В мире отверженных. Записки бывшего каторжника. Том 1 - [141]

Шрифт
Интервал

— Трепач! Мараказ паршивый! Чего врешь? Шестиглазый герой героем глядит. Разве видали где в другом месте такого артиста? Ему разве штабс-капитаном бы быть? Он за самого фельдмаршала сойти б мог!

— Губы еще не обсохли у твоего Шестиглазого, У нас в Воронеже один частный есть: так за пояс может всех их таких заткнуть! Усы как смоль черные, походка точно что иройская… А этот жиром заплыл!

— Болван, что ты понимаешь? В уме дело, а не в роже.

— А чем он умен, твой Шестиглазый?

— Тем, что в страхе умеет вашего брата держать, скидок лишает, порет… Самого бога не боится!
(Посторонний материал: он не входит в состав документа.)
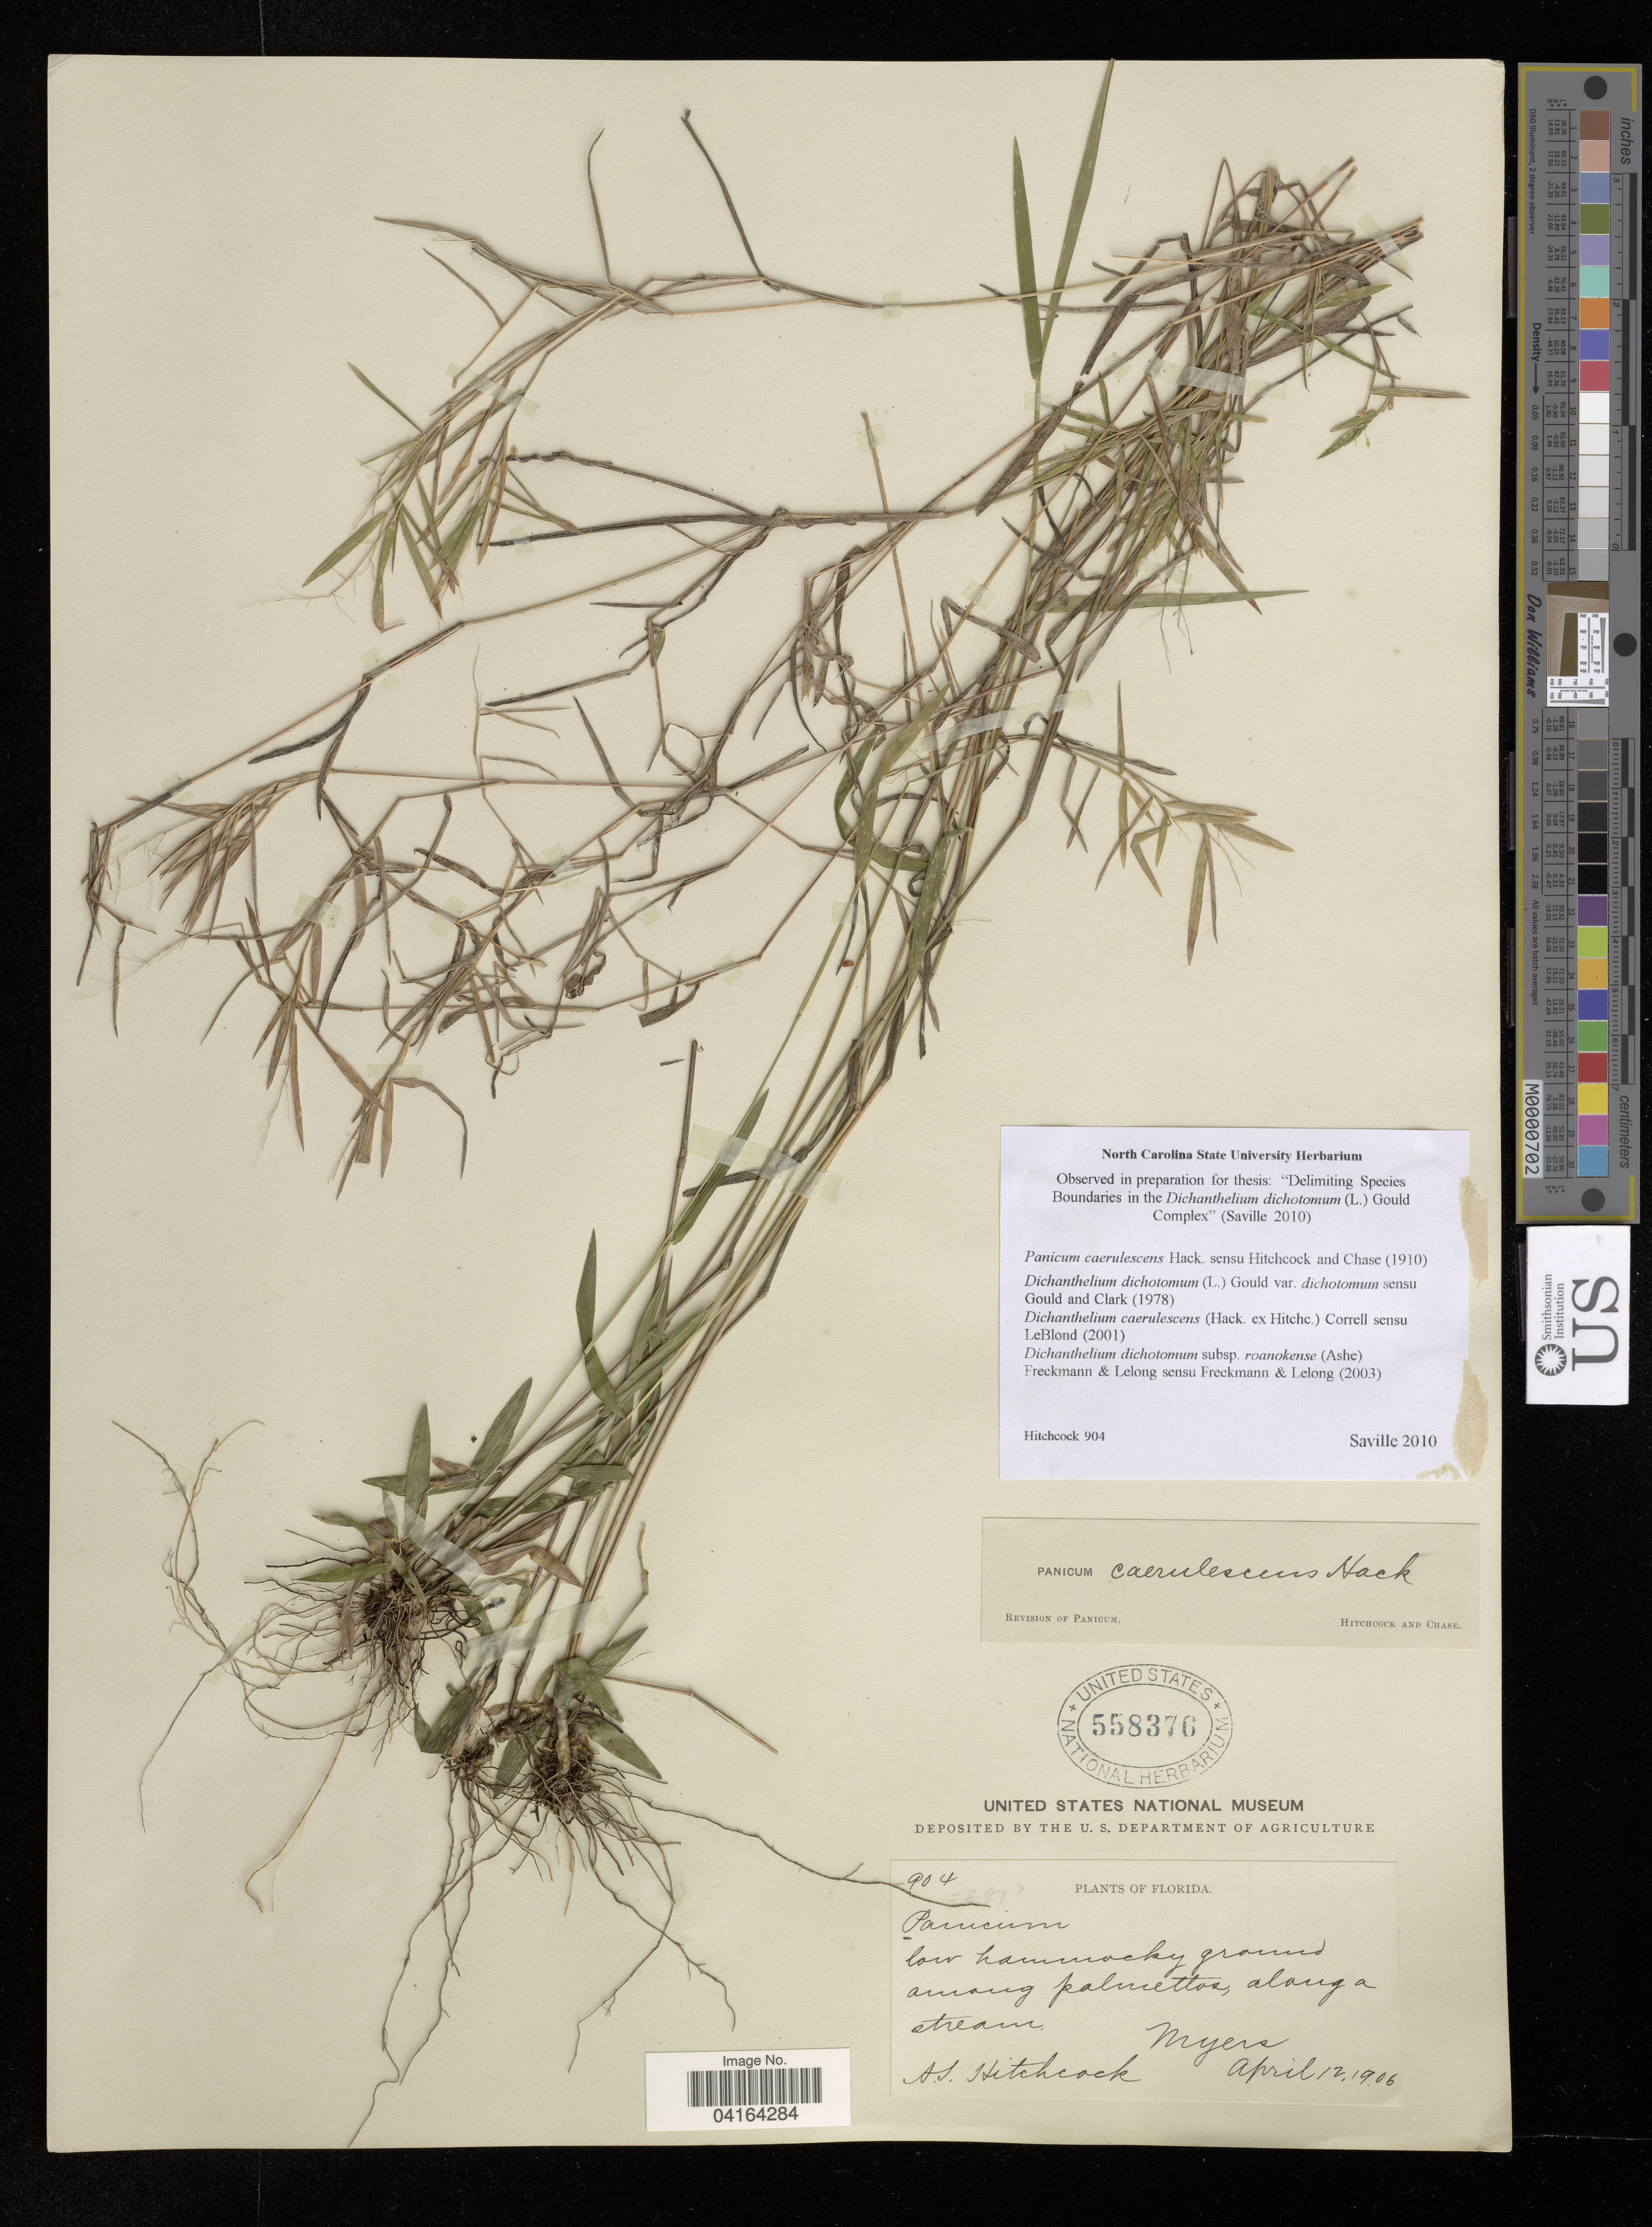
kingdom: Plantae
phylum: Tracheophyta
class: Liliopsida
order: Poales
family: Poaceae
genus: Dichanthelium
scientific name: Dichanthelium dichotomum subsp. roanokense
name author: (Ashe) LeBlond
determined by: Saville, A. C., (NCSC), North Carolina State University (UNITED STATES)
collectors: A. Hitchcock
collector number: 904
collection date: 1906-04-12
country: United States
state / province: Florida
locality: Among palmettes, along a stream. Myers.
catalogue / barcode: US 558376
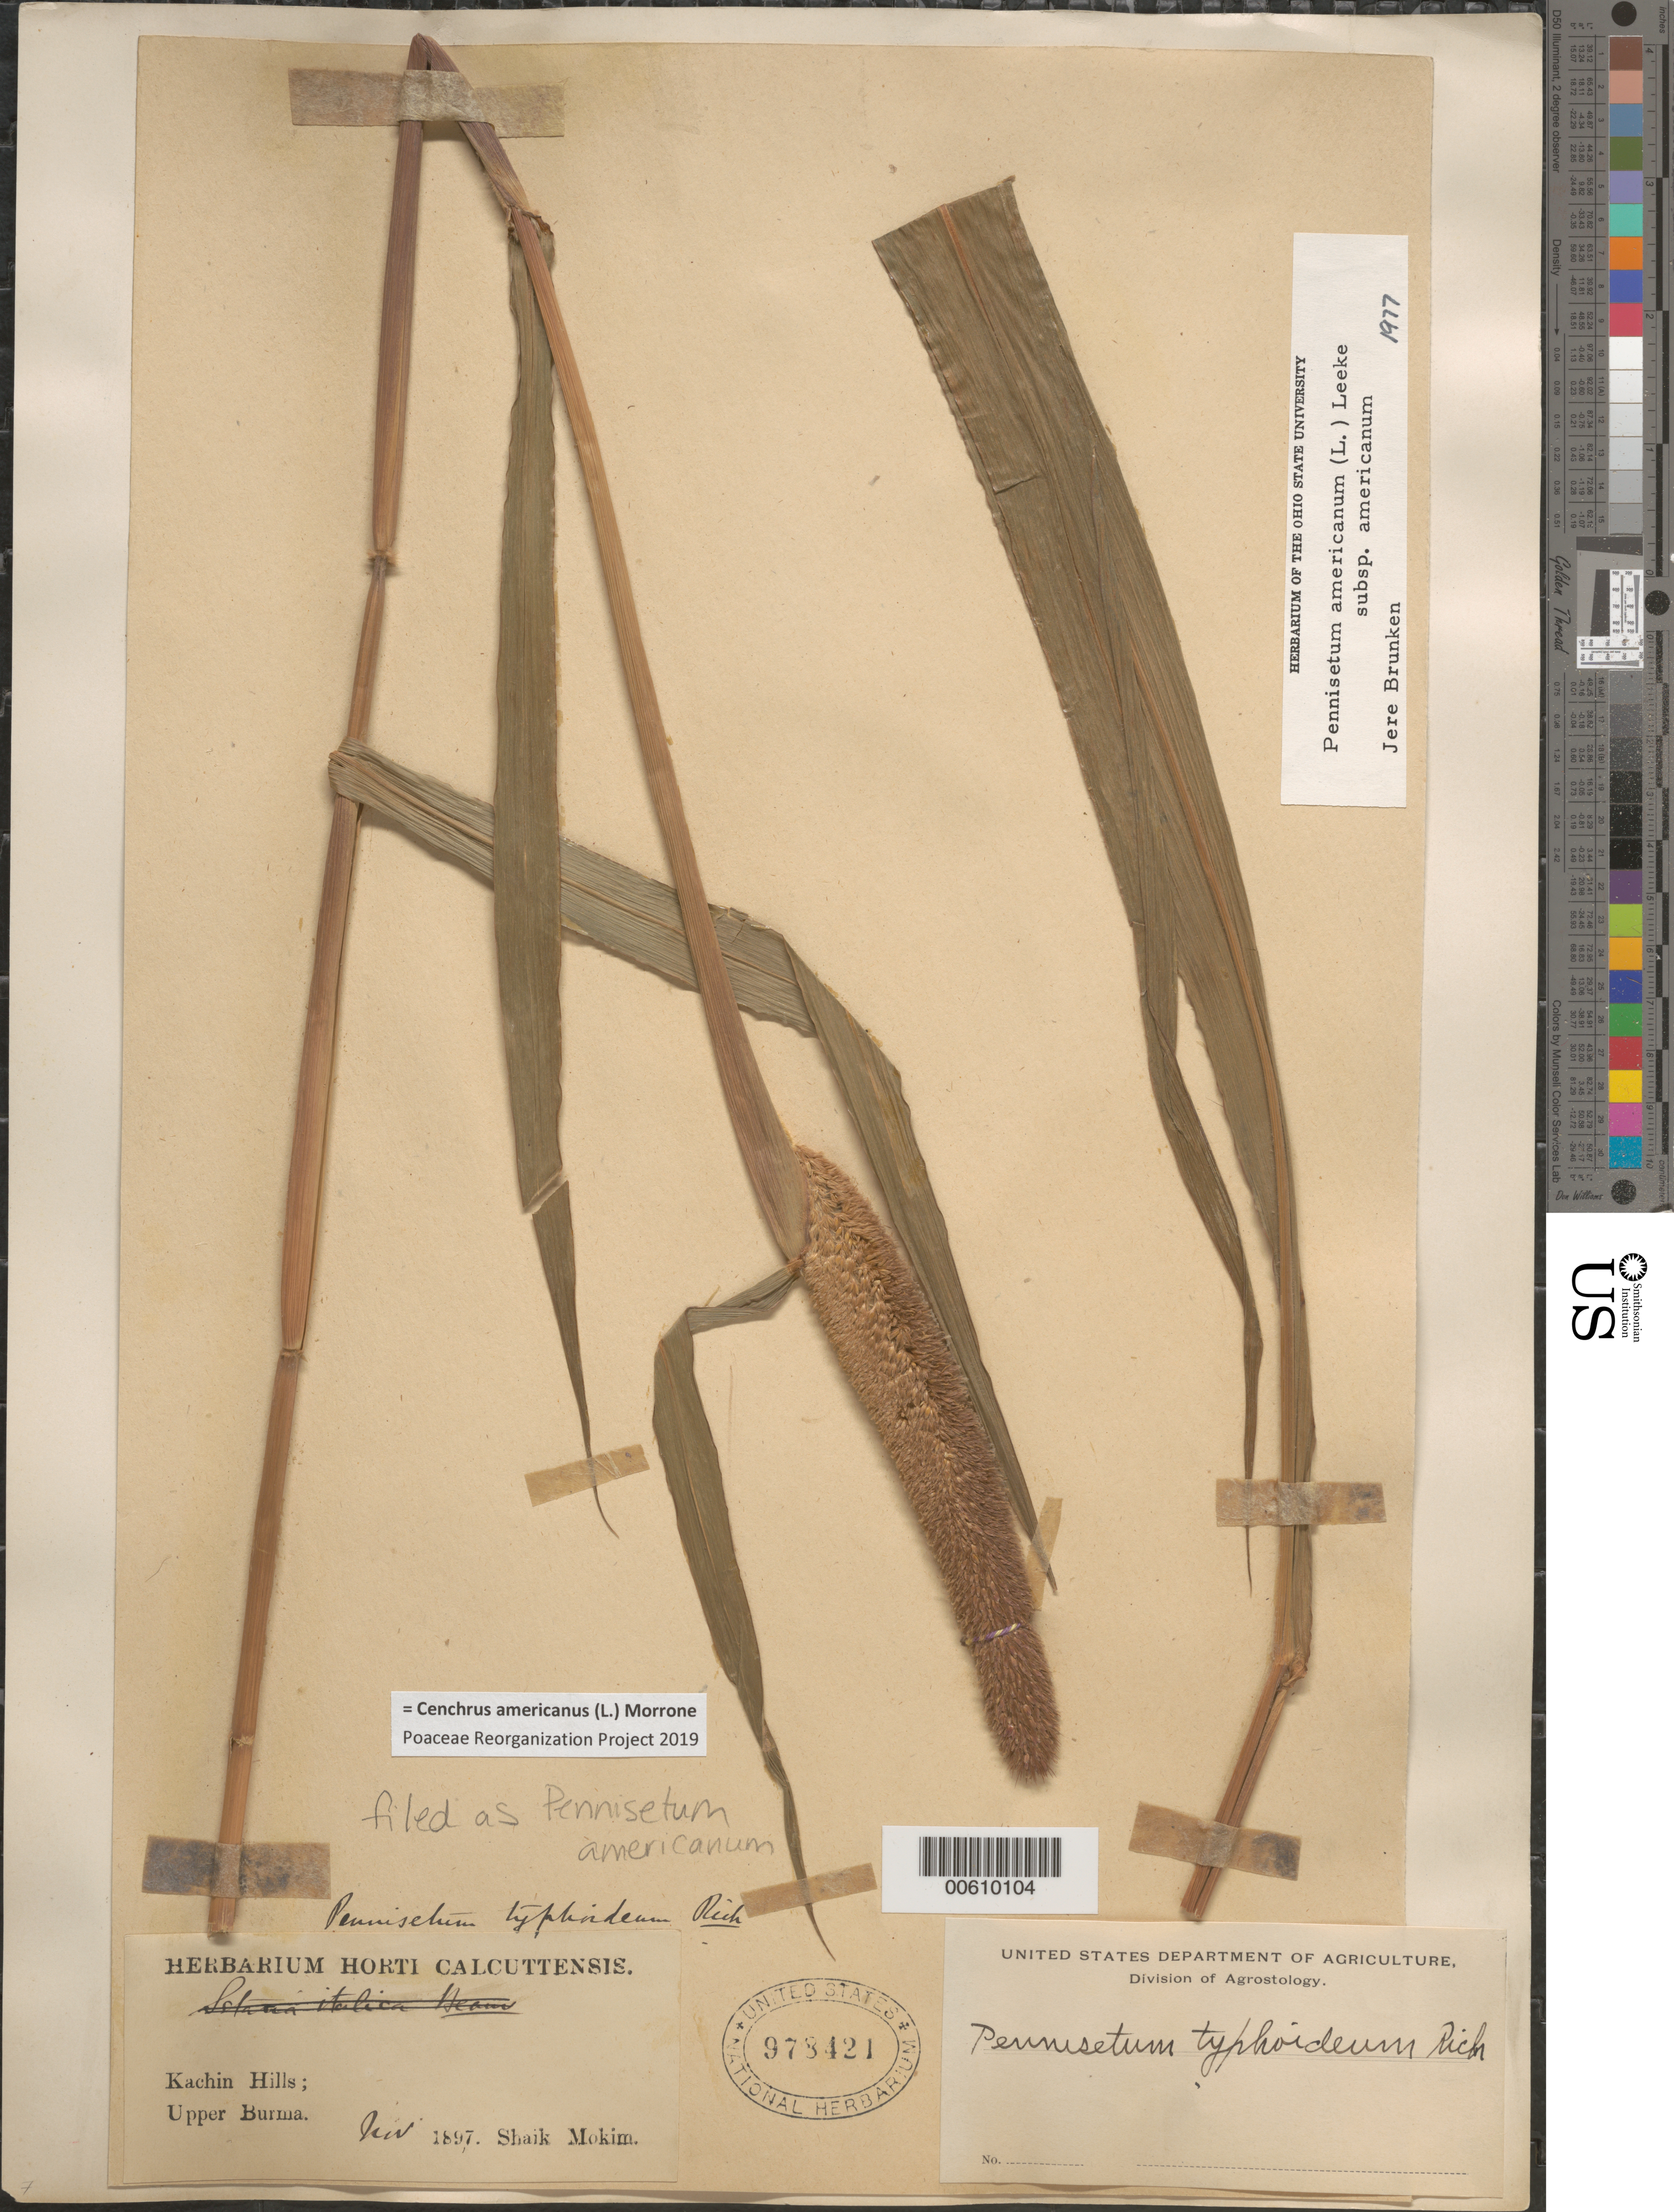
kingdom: Plantae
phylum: Tracheophyta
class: Liliopsida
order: Poales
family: Poaceae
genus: Cenchrus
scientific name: Cenchrus americanus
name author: (L.) Morrone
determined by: Poaceae Reorganization Project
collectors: S. Mokim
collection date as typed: Jun 1897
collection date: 1897-06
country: Myanmar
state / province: Kachin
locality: Kachin Hills, Upper Burma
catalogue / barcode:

— Брось смеяться! Это вас, дешевых, запугать он может, а мы не испугаемся. Я вот жаловаться стану губернатору, а посмотрим, как ты ни жив ни мертв стоять будешь.

— Болван!

— Да бросьте вы, черти!.. Патоку когда вздумали тереть. Ведь придут сейчас!

— Идут, идут! — кинулись со всех ног вестники, стоявшие в коридоре.

Все построились, откашлялись, встали — точно аршин проглотили.

— Смир-рно!! — скомандовал надзиратель, и в камеру вошли: губернатор, его адъютант, заведующий каторгой, Лучезаров, исправник, прокурор и много других лиц высшего и низшего разбора. Губернатор оказался человеком среднего роста, пожилой, с проседью в бороде. Он обошел выстроившиеся ряды арестантов, пристально вглядываясь каждому в лицо, и затем, повернувшись, спросил, нет ли у кого просьб или претензий. Лучезаров указал на Петина.

— Что нужно? — спросил губернатор, подходя к Сохатому.

— Ваше превосходительство, явите божескую милость.

— Какую именно?

— Отправьте на Сахалин.

— Это для чего же? Петин замолчал.

— Срок очень большой, ваше превосходительство, — вмешался Лучезаров, — так он надеется, основываясь на арестантских слухах, что там сразу выпустят его на волю.

— Ты очень ошибаешься, дружок, — сказал губернатор, — закон везде одинаков. Да к тому же я не знаю еще здешних порядков. Имею ли я власть сделать это? — обратился он к заведующему каторгой. — Как у вас это делается?

— Получаются время от времени затребования, и тогда производится к весне выборка здорового и годного народа. Обыкновенно же посылаются только забайкальские уроженцы.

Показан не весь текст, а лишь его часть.